History became meaningful with Christianity because a time concept, a linear time concept, came into existence. If time progresses linearly, if time progresses in a line, no event is repeatable. History cannot repeat itself because the past goes out of existence. The line is always going forward.
The Indian concept of time is circular. It does not progress in a line. It is always circular, coming back to itself. That is why, in India, the wheel symbolizes time. The wheel of the Indian flag is the Buddhist concept of time. We call the world sansar. The word sansar means the wheel, that which comes back again and again. Every event returns in infinite repetition. It has been before, it will be again.
Only the unrepeatable, the unique, becomes historic. To Christians, Jesus is a historic personality. He cannot be repeated. But for Indians, Ram is not a historic personality. Ram will be repeated in every age. In the same way, tirthankaras are not historic for Jainaas. They appear in every age; there will be a repetition, the same thing will go on and on and on. It has always been the same, so no event is particular and individual and worth recording. To record it makes no sense.
But there are jumps in this circular progression, there are people who jump out of history. These people are religious. A person who is part of history is a political being. Politics is always of time, it can never go beyond time. But religion is never part of time. It is always beyond.

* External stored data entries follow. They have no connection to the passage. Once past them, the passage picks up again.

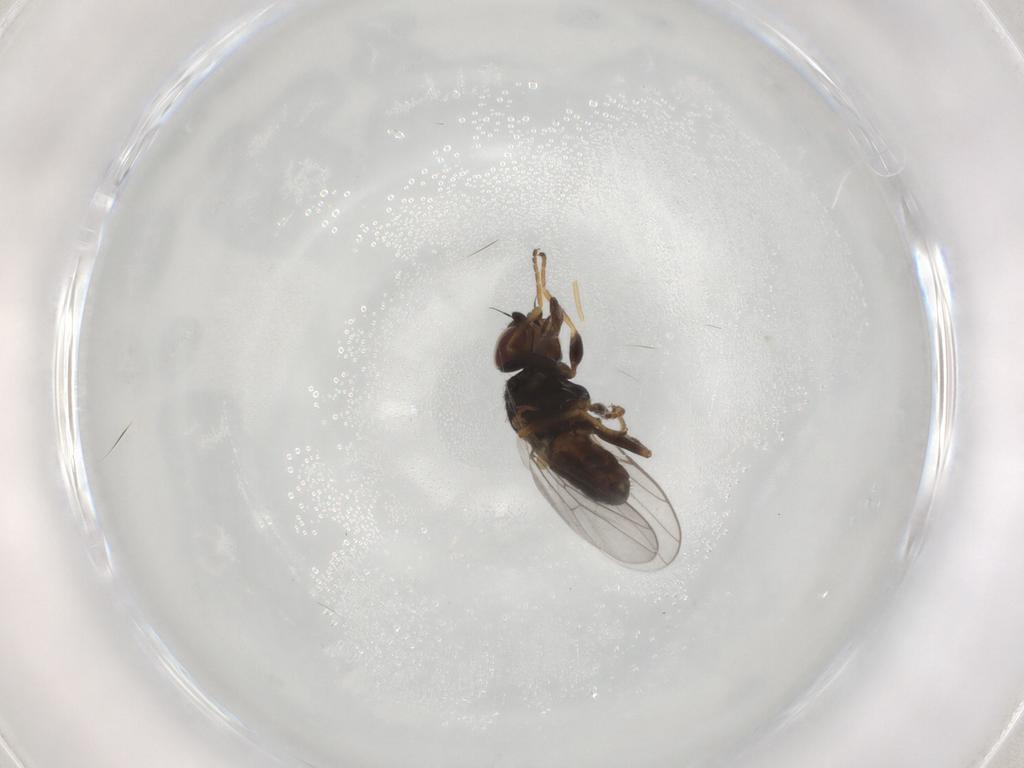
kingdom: Animalia
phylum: Arthropoda
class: Insecta
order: Diptera
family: Chloropidae
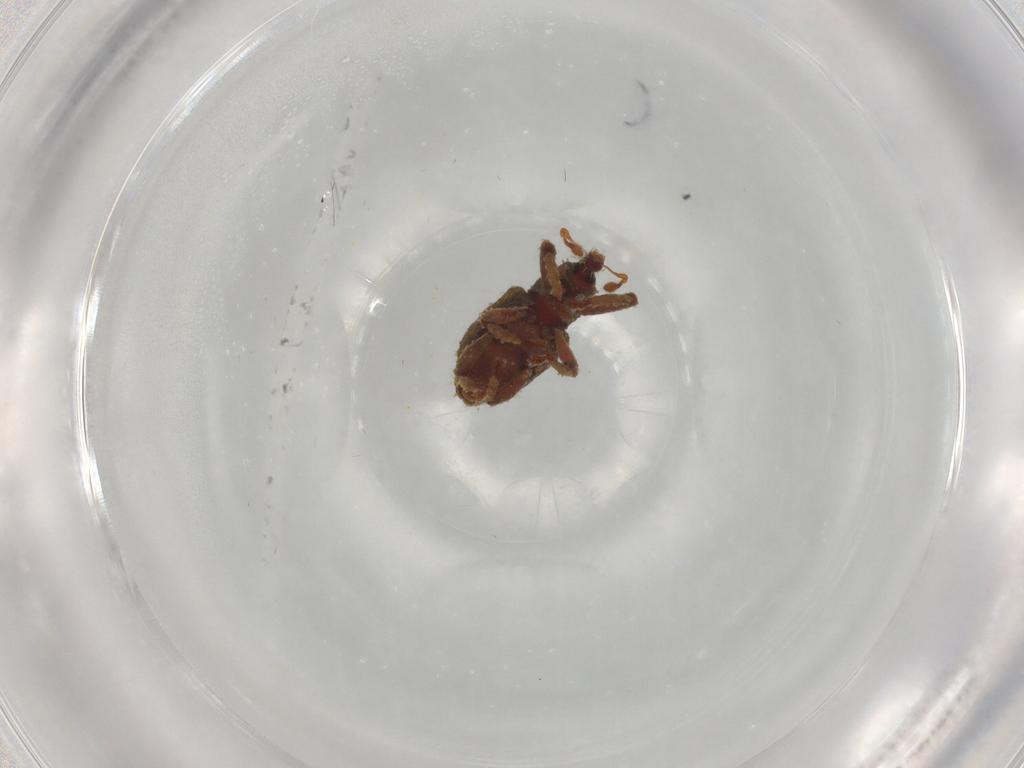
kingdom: Animalia
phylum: Arthropoda
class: Insecta
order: Coleoptera
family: Curculionidae
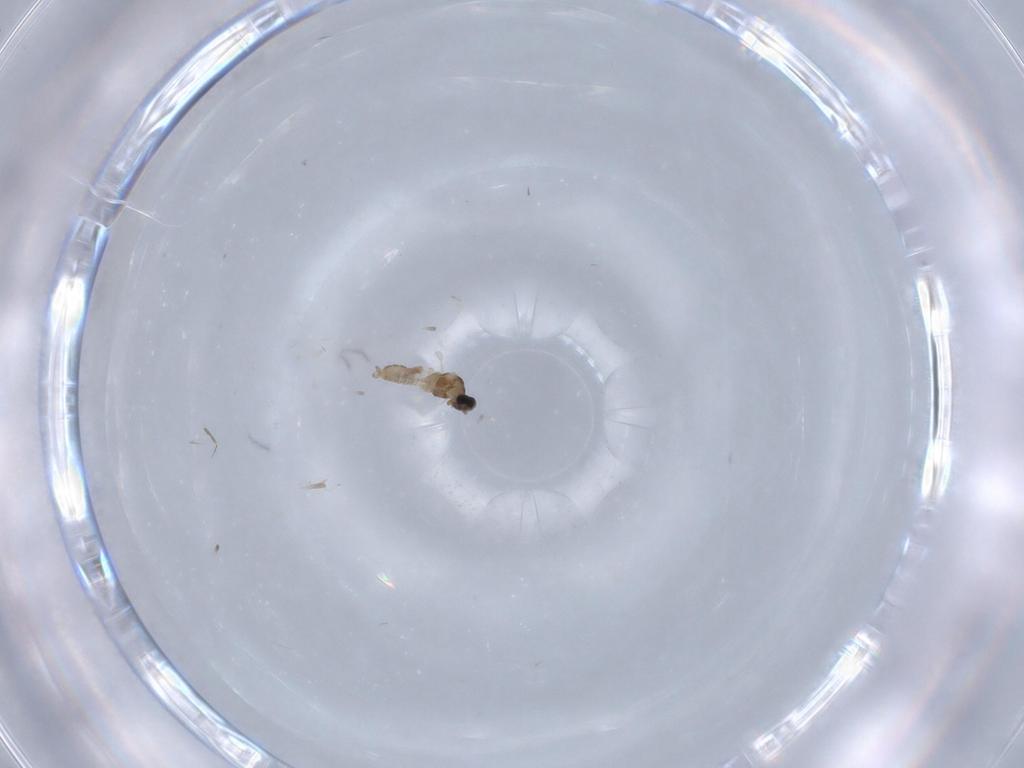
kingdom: Animalia
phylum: Arthropoda
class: Insecta
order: Diptera
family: Cecidomyiidae
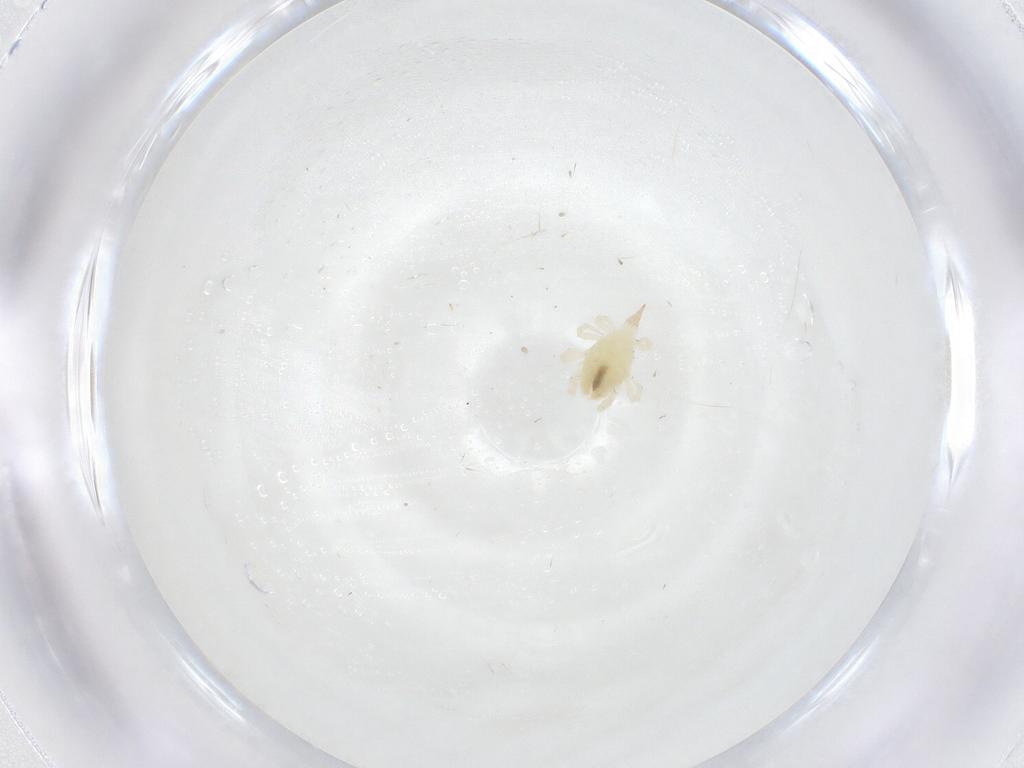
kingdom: Animalia
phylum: Arthropoda
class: Arachnida
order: Trombidiformes
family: Bdellidae
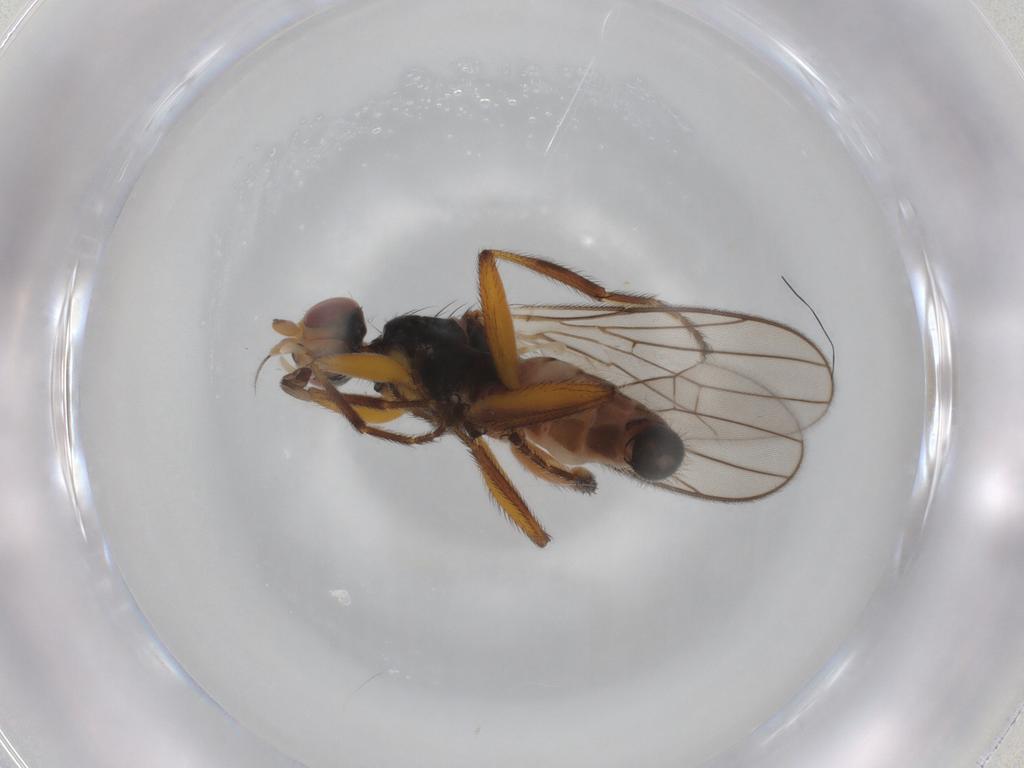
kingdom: Animalia
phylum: Arthropoda
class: Insecta
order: Diptera
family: Chloropidae
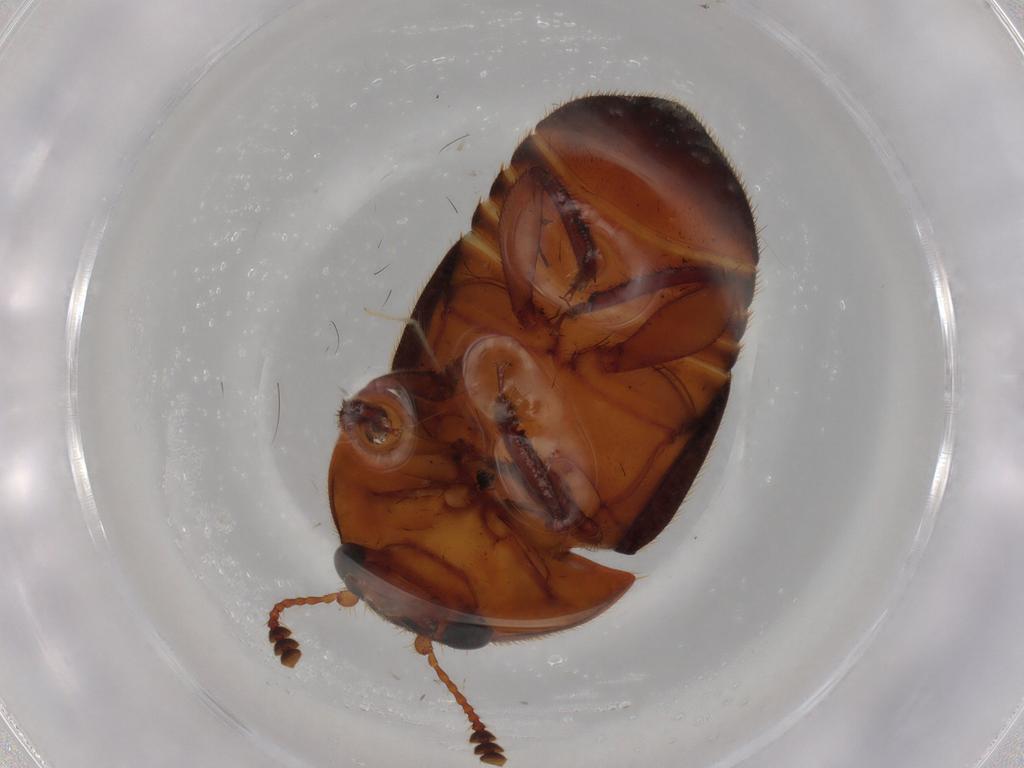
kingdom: Animalia
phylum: Arthropoda
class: Insecta
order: Coleoptera
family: Nitidulidae
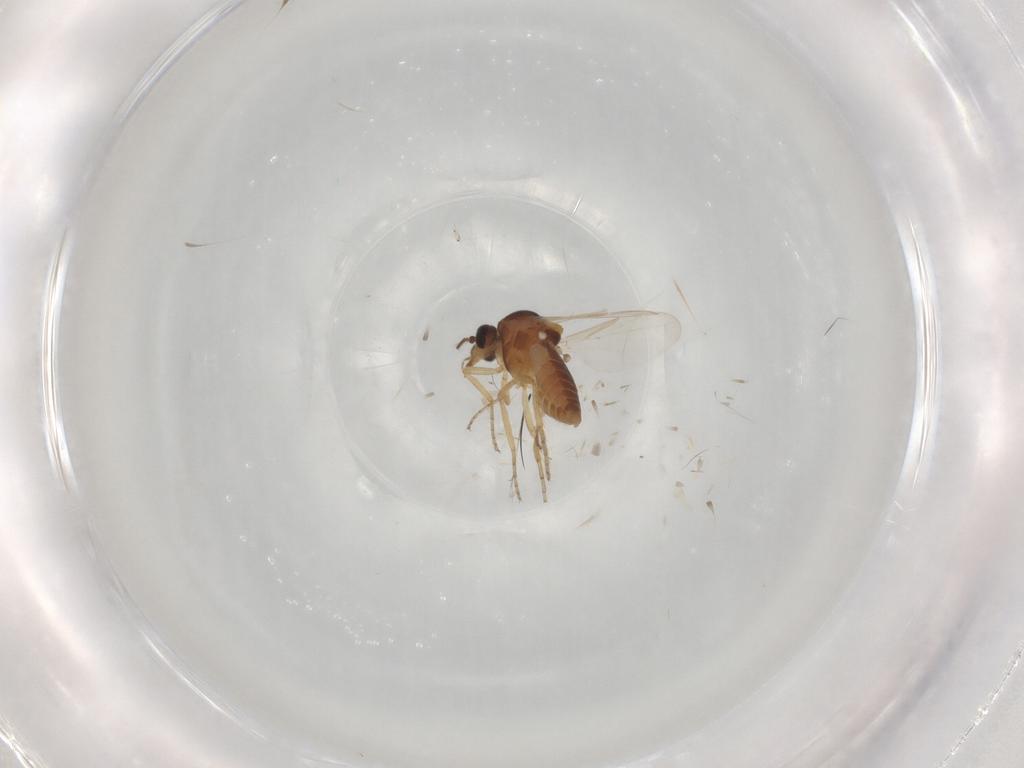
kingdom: Animalia
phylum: Arthropoda
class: Insecta
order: Diptera
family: Ceratopogonidae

A person who has moved into an inner evolution may appear in history, but the moment of his realization is a spiritual phenomenon. When it happens, he is beyond history. That is why no record has been maintained of when Krishna was born or when he died. It makes no sense to us to record it. Any date will do, the date itself is meaningless because the date is part of history, of time, and the person himself is beyond time. In whatever way the record of the happening is maintained, howsoever accurate it may be, it is meaningless because it cannot record that which is worth recording. That is always lost. And what is the sense of recording dates, years, places, names?